◆ THE PROBLEM ◆
Rewrite the lines of the data below as a numbered list, dropping any blank lines and leaving out the pictures.
Start of THE INPUT
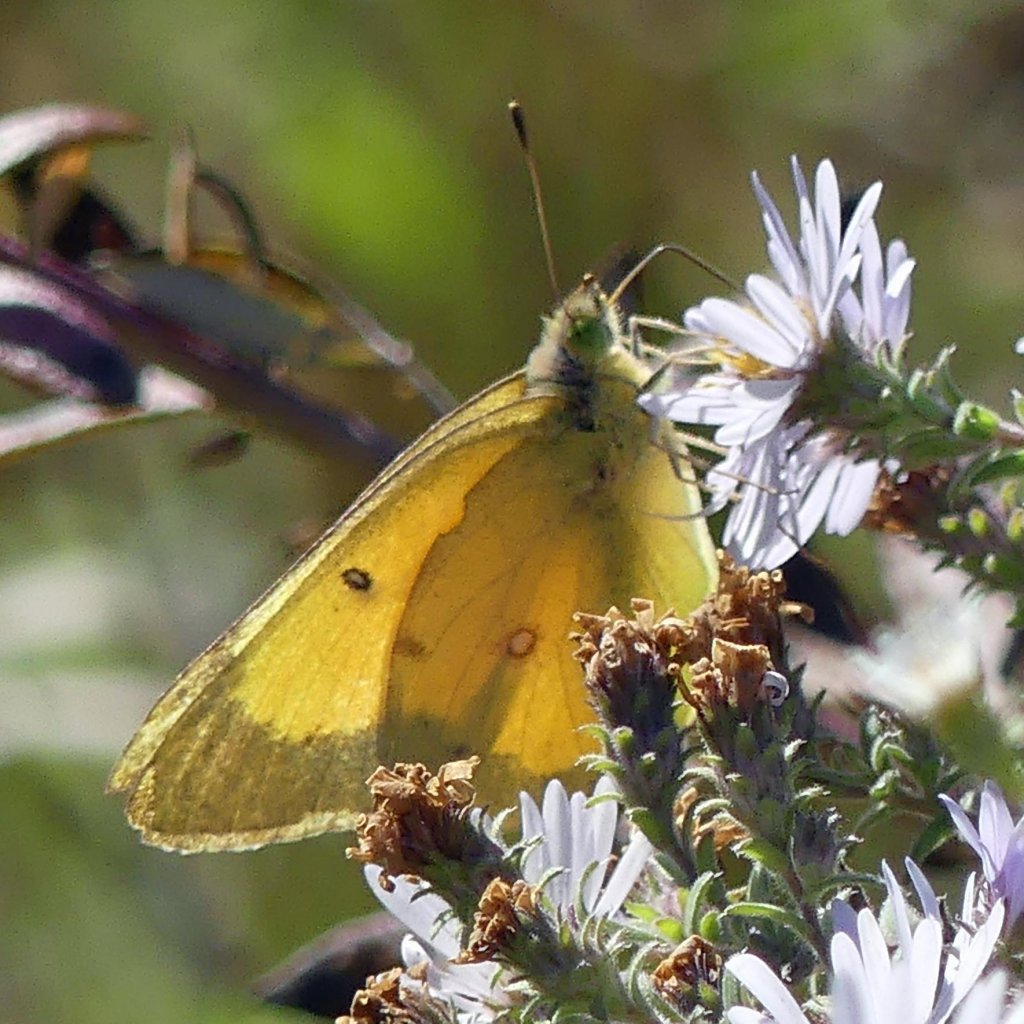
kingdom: Animalia
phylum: Arthropoda
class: Insecta
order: Lepidoptera
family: Pieridae
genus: Colias
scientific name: Colias eurytheme
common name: Orange Sulphur
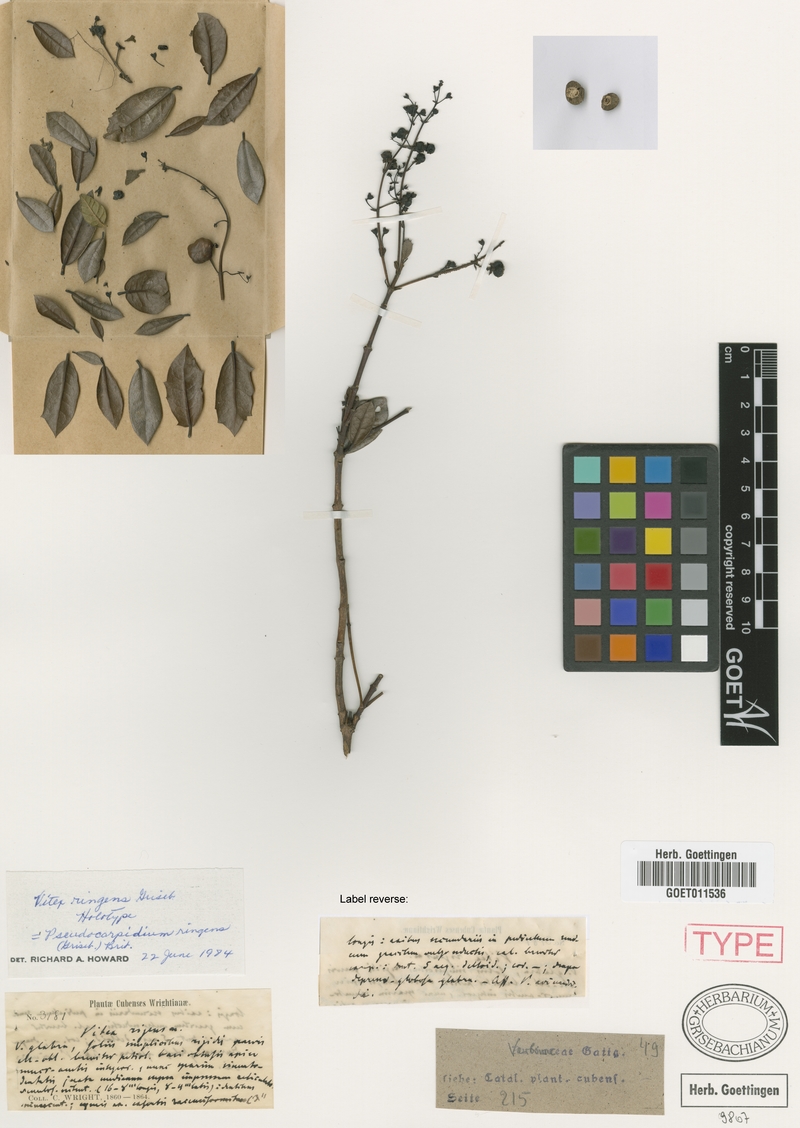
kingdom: Plantae
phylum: Tracheophyta
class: Magnoliopsida
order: Lamiales
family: Lamiaceae
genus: Pseudocarpidium
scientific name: Pseudocarpidium rigens
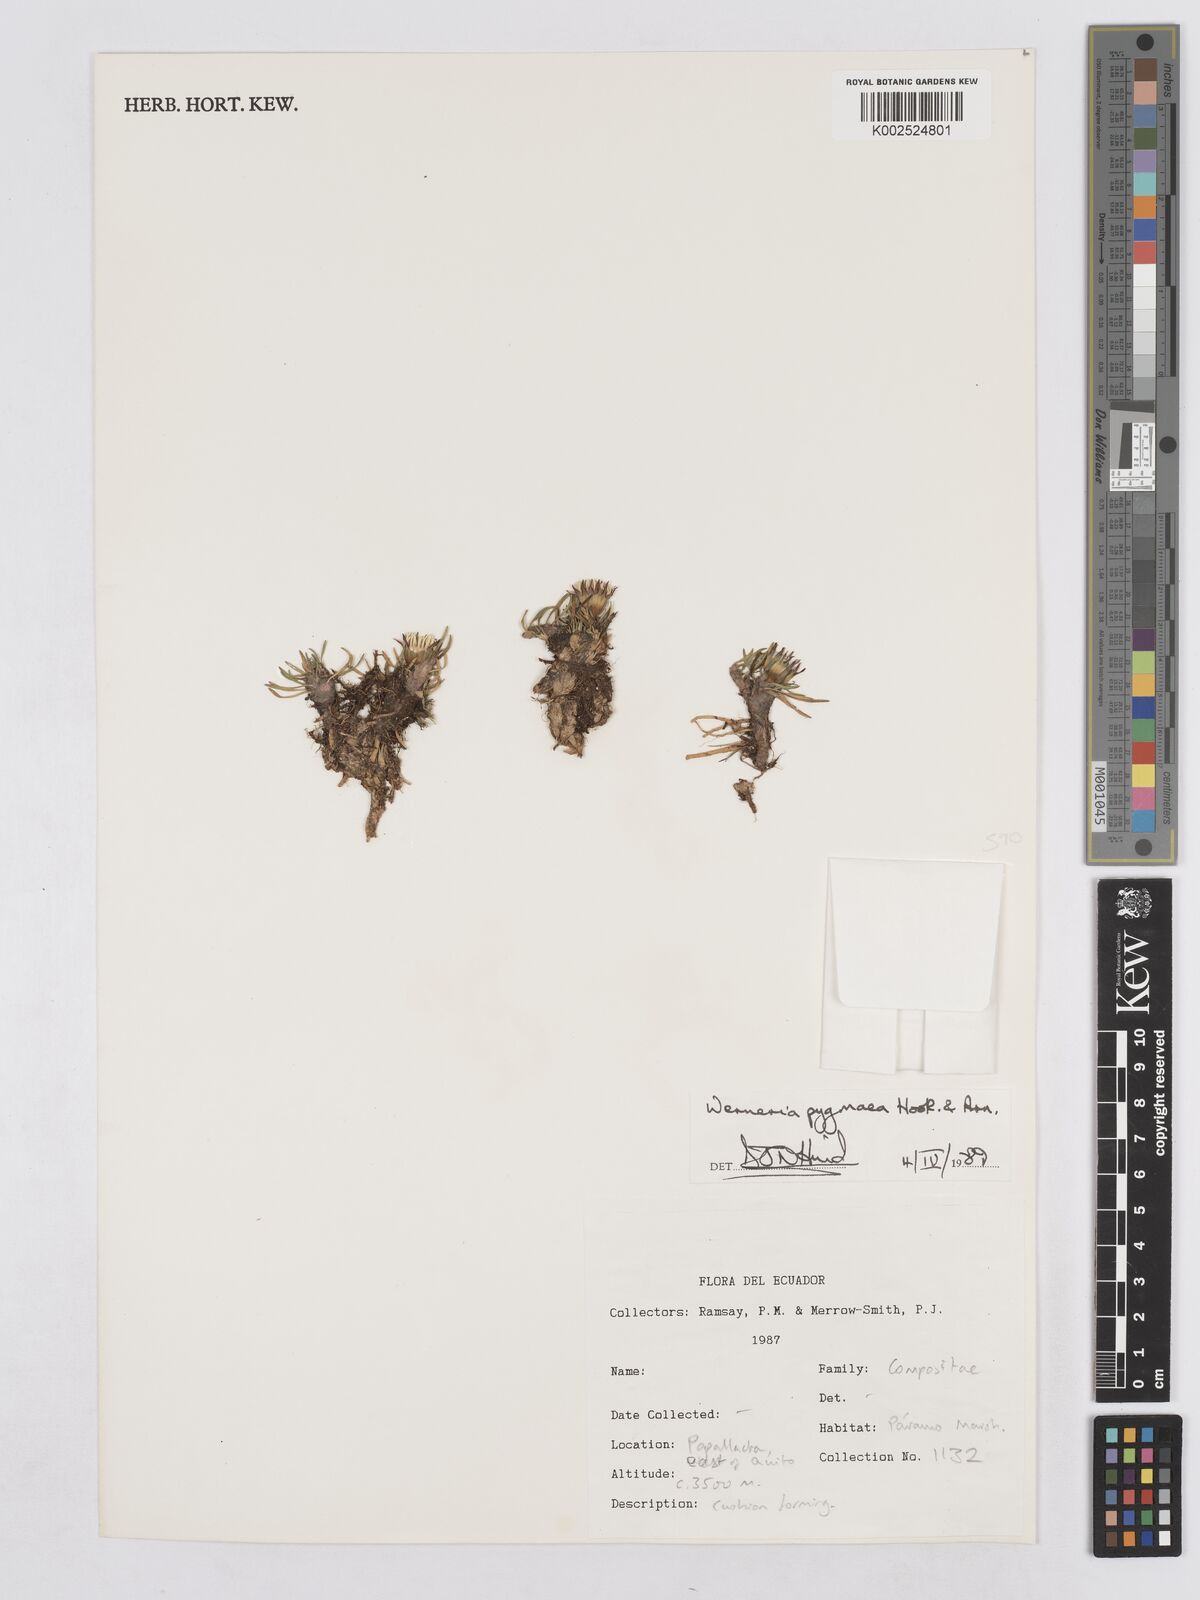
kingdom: Plantae
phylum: Tracheophyta
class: Magnoliopsida
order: Asterales
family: Asteraceae
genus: Rockhausenia
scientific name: Rockhausenia pygmaea
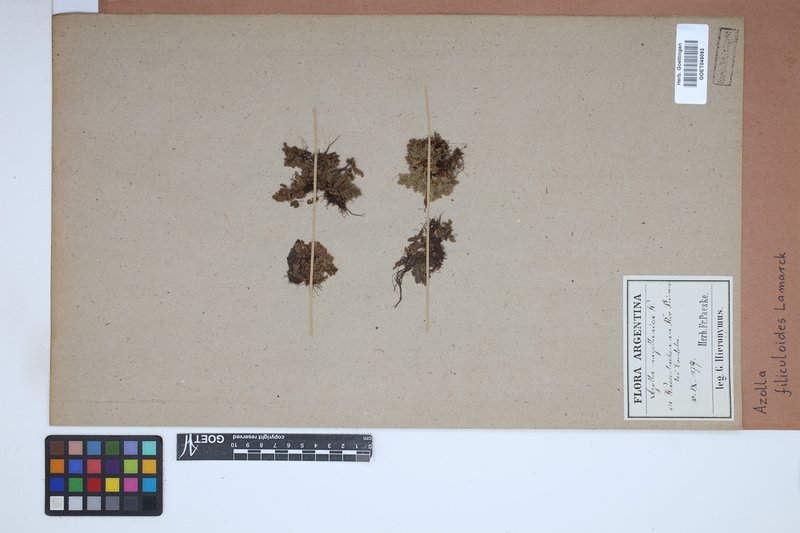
End of THE INPUT
◆ TASK SOLUTION ◆
1. kingdom: Animalia
2. phylum: Arthropoda
3. class: Insecta
4. order: Lepidoptera
5. family: Pieridae
6. genus: Colias
7. scientific name: Colias eurytheme
8. common name: Orange Sulphur
9. kingdom: Plantae
10. phylum: Tracheophyta
11. class: Magnoliopsida
12. order: Lamiales
13. family: Lamiaceae
14. genus: Pseudocarpidium
15. scientific name: Pseudocarpidium rigens
16. kingdom: Plantae
17. phylum: Tracheophyta
18. class: Magnoliopsida
19. order: Asterales
20. family: Asteraceae
21. genus: Rockhausenia
22. scientific name: Rockhausenia pygmaea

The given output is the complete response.